NEW YORK (AP) – Norfolk Southern Corp. on Wednesday predicted the economy will continue to improve slowly through next year, and its profit should rise as it controls costs and raises prices.
The economy, cost controls and higher prices combined to drive the company’s third-quarter earnings up 47 percent.
“We continue to see an economy characterized by slow growth, but growth nonetheless,” CEO Wick Moorman said in a statement.
Moorman added on a conference call with analysts that he expects shipping volume in the fourth quarter to rise at about the same pace as it has so far this year. In the third-quarter, Norfolk Southern’s overall shipments rose 15 percent.
Norfolk Southern is the fourth major U.S. rail to report a significant jump in third-quarter earnings. Their strong results show that railroads have benefited from more shipments of a variety of goods, while raising shipping prices and taking business from trucks.
The Norfolk, Va., railroad company earned $445 million, or $1.19 per share, compared with year-ago net income of $303 million, or 81 cents per share.
Revenue rose 19 percent to $2.46 billion.
Thomson Reuters says analysts expected profit of $1.09 per share on revenue of $2.47 billion.
Norfolk Southern Corp. revenue from general merchandise shipments – which include everything from clothes to cars – rose 16 percent to $1.28 billion. That broad segment is the company’s largest shipping category. Revenue from shipments of coal rose the most, by 24 percent. Coal is used to produce electricity and steel and has strong demand internationally.

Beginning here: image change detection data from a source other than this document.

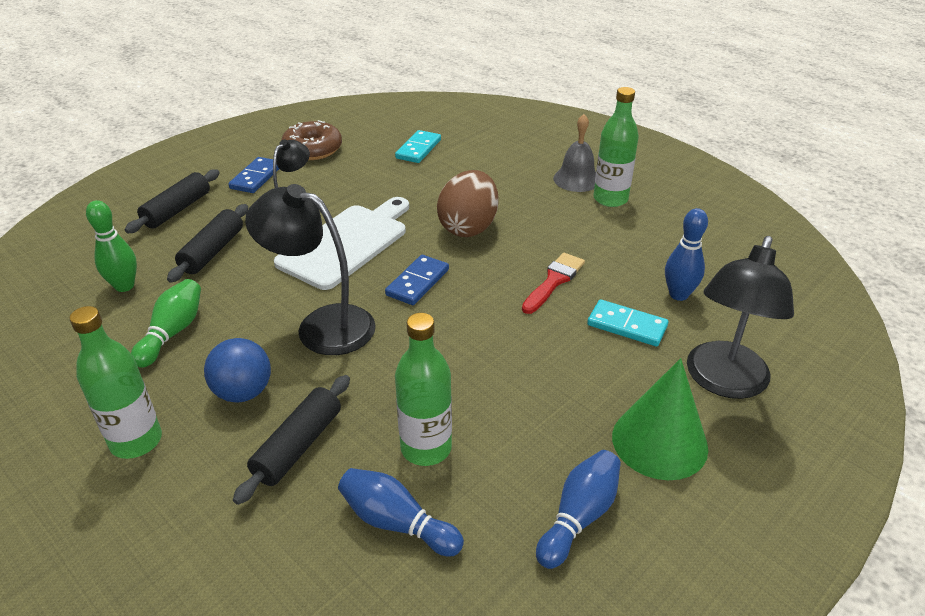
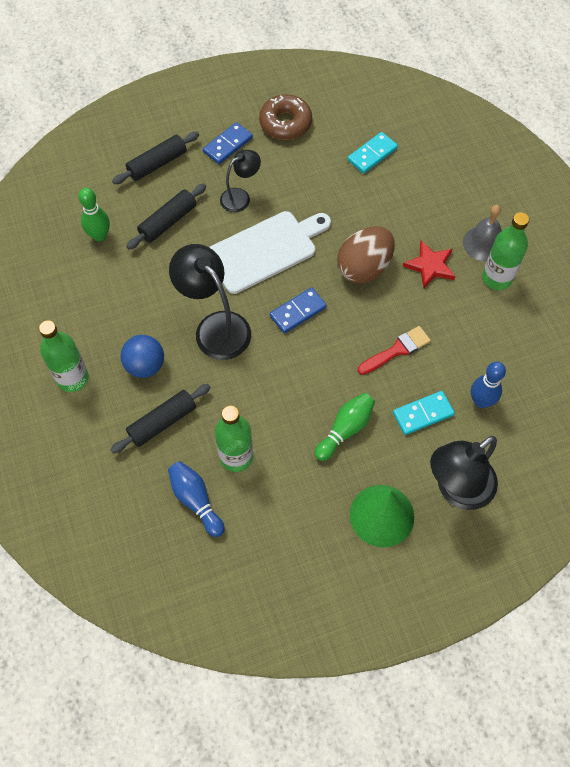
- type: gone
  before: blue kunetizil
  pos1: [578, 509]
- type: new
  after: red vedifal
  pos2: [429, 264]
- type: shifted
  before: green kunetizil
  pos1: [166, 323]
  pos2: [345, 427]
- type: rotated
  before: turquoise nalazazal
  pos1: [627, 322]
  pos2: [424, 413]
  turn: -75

The money Norfolk Southern made from transfers between trucks and trains, or intermodal shipments, rose 19 percent.
The railroad has brought back all the employees it furloughed during the recession. It’s starting to hire more employees, but slowly. That’s one of the major ways railroads are keeping costs low while the economic recovery is still tentative.
Union Pacific, the nation’s largest freight railroad, said last week that higher shipments and prices, increased transfers from trucks and better efficiency drove its third-quarter earnings up 51 percent from a year ago. CSX, Norfolk Southern’s main Eastern rival, said earlier this month that third-quarter earnings rose 43 percent as it ran longer, more efficient trains.
Kansas City Southern said Tuesday that its third-quarter earnings nearly doubled as shipping volume improved from a rough 2009, despite costs for damage and delays caused by Hurricane Alex in June.